MATERIAL FOR THIS EXERCISE
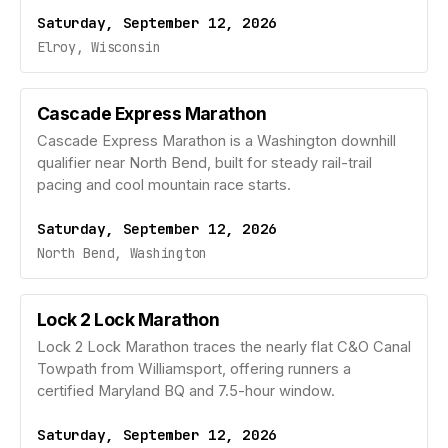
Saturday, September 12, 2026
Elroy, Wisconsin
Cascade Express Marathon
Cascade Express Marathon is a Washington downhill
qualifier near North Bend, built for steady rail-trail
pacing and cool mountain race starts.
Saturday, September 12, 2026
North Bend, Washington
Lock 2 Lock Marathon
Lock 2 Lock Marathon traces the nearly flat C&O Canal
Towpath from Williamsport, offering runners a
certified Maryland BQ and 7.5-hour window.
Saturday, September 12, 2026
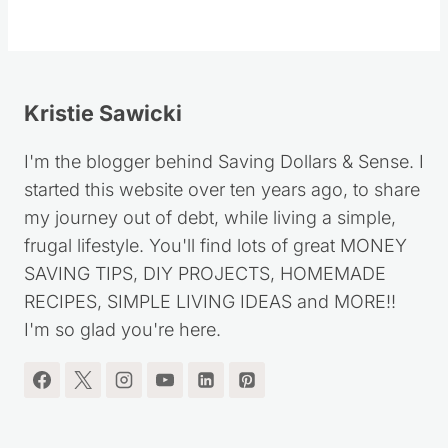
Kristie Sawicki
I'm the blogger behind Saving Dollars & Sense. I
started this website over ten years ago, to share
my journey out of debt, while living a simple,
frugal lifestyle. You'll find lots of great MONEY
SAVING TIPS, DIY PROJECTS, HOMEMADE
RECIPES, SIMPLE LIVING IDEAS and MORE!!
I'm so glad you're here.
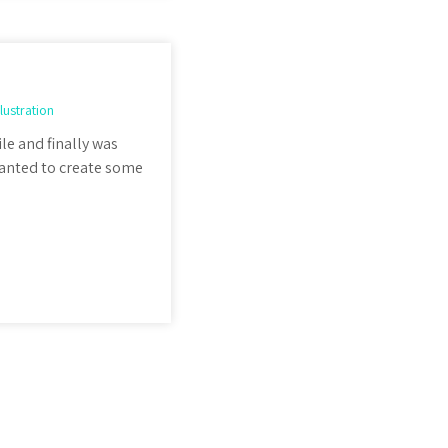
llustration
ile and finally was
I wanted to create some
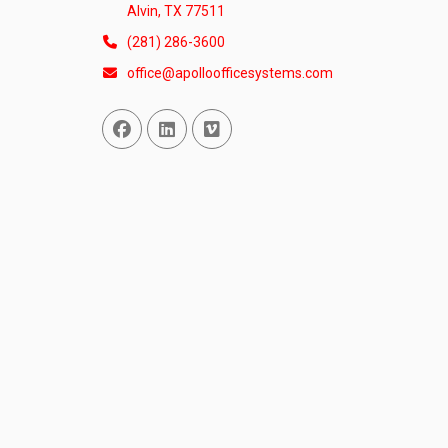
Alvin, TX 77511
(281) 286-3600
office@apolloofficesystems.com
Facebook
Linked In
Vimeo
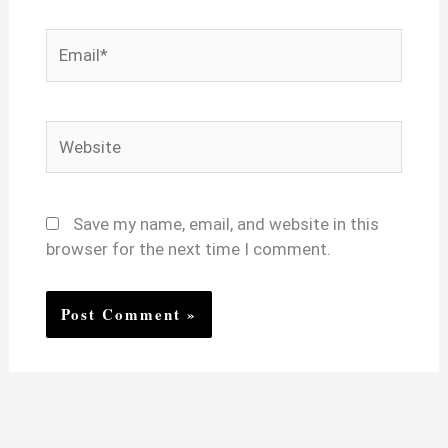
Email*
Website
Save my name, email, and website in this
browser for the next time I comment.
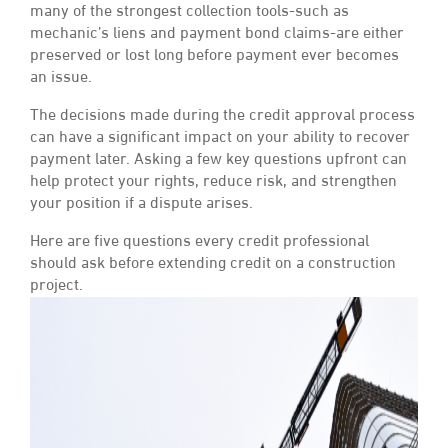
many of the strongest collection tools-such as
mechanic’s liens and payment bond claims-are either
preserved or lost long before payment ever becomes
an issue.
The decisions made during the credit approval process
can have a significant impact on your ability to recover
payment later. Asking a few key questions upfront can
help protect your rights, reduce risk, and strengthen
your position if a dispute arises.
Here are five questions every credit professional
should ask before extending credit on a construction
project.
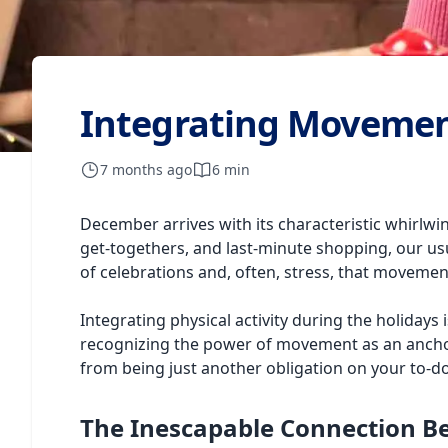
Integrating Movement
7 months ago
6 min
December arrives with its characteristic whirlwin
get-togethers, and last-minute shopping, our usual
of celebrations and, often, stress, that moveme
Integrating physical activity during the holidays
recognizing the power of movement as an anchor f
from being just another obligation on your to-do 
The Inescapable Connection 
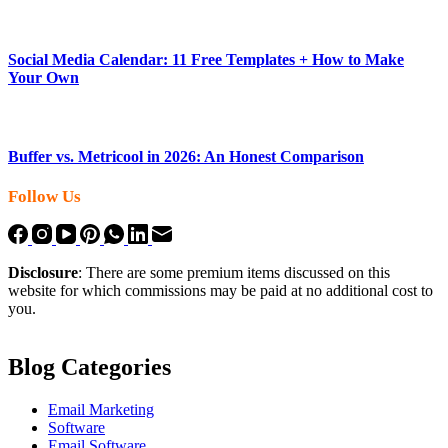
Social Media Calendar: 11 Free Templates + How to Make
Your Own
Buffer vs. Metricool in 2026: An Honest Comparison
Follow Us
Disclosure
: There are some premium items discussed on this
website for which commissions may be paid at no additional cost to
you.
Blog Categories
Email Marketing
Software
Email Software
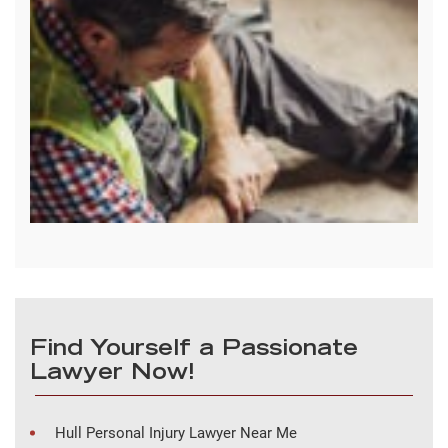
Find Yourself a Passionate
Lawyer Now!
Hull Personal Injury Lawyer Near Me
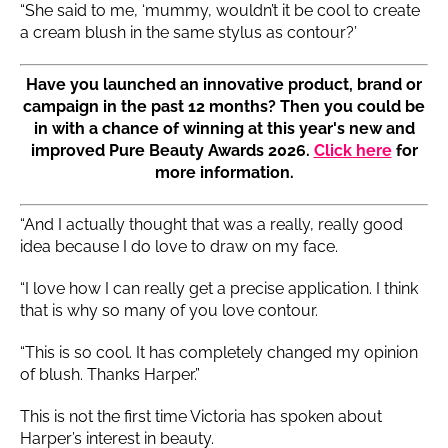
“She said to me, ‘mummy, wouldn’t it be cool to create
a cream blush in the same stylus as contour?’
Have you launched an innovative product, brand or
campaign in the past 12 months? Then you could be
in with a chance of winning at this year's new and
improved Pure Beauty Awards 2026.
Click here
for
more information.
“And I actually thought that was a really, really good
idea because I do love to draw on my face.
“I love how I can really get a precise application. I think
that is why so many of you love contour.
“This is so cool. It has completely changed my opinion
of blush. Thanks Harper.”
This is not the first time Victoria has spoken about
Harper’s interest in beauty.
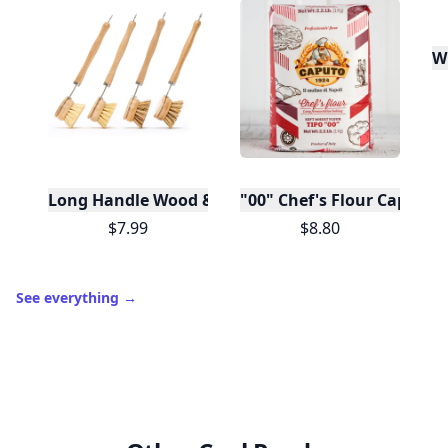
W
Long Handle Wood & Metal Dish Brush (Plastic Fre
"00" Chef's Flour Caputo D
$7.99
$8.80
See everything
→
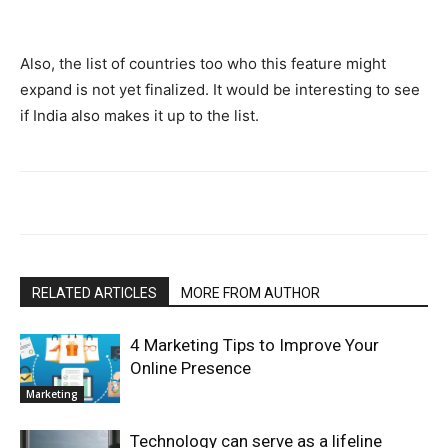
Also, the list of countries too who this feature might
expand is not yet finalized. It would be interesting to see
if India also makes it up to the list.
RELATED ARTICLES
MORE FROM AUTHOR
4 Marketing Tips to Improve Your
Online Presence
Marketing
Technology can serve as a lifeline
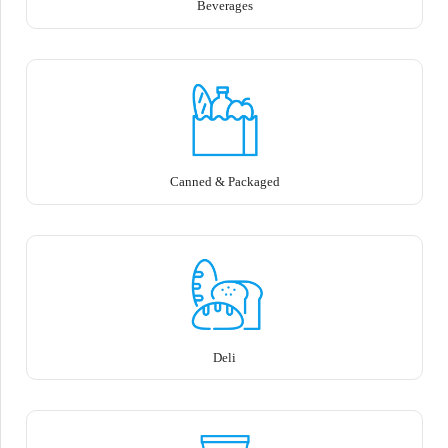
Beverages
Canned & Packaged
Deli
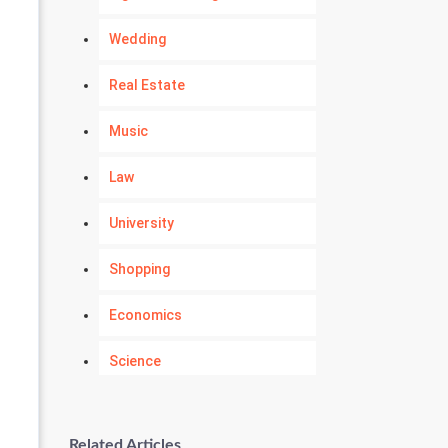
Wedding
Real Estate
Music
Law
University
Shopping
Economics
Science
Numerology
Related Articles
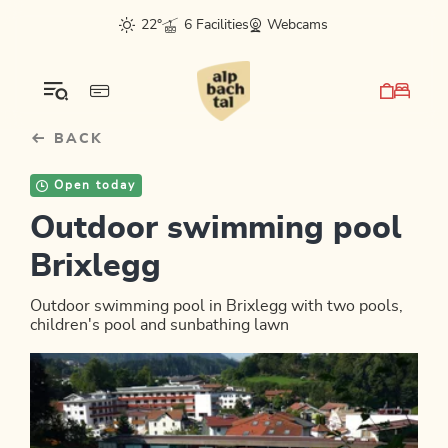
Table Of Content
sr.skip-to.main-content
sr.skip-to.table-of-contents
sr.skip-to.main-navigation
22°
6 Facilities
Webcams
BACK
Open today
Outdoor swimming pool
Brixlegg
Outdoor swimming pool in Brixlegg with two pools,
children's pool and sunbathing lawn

DIRECTIONS FOR THIS TASK
Which lines of the records above hold the word "Cascade"? Copy each one out.

WORKED SOLUTION
Cascade Express Marathon
Cascade Express Marathon is a Washington downhill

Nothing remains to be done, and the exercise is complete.